* _Activity_:
Present exactly, and only, the lines running from the line that contains "quinta-feira, 30 de setembro de 2010" through the end of the entries below.

Dataset entries
________

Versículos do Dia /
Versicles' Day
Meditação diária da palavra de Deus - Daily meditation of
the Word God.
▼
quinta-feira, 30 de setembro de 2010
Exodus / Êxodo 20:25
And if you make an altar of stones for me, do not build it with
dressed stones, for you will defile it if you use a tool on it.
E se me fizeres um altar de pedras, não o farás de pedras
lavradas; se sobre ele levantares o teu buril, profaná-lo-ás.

________

* _Response for this exercise_:
quinta-feira, 30 de setembro de 2010
Exodus / Êxodo 20:25
And if you make an altar of stones for me, do not build it with
dressed stones, for you will defile it if you use a tool on it.
E se me fizeres um altar de pedras, não o farás de pedras
lavradas; se sobre ele levantares o teu buril, profaná-lo-ás.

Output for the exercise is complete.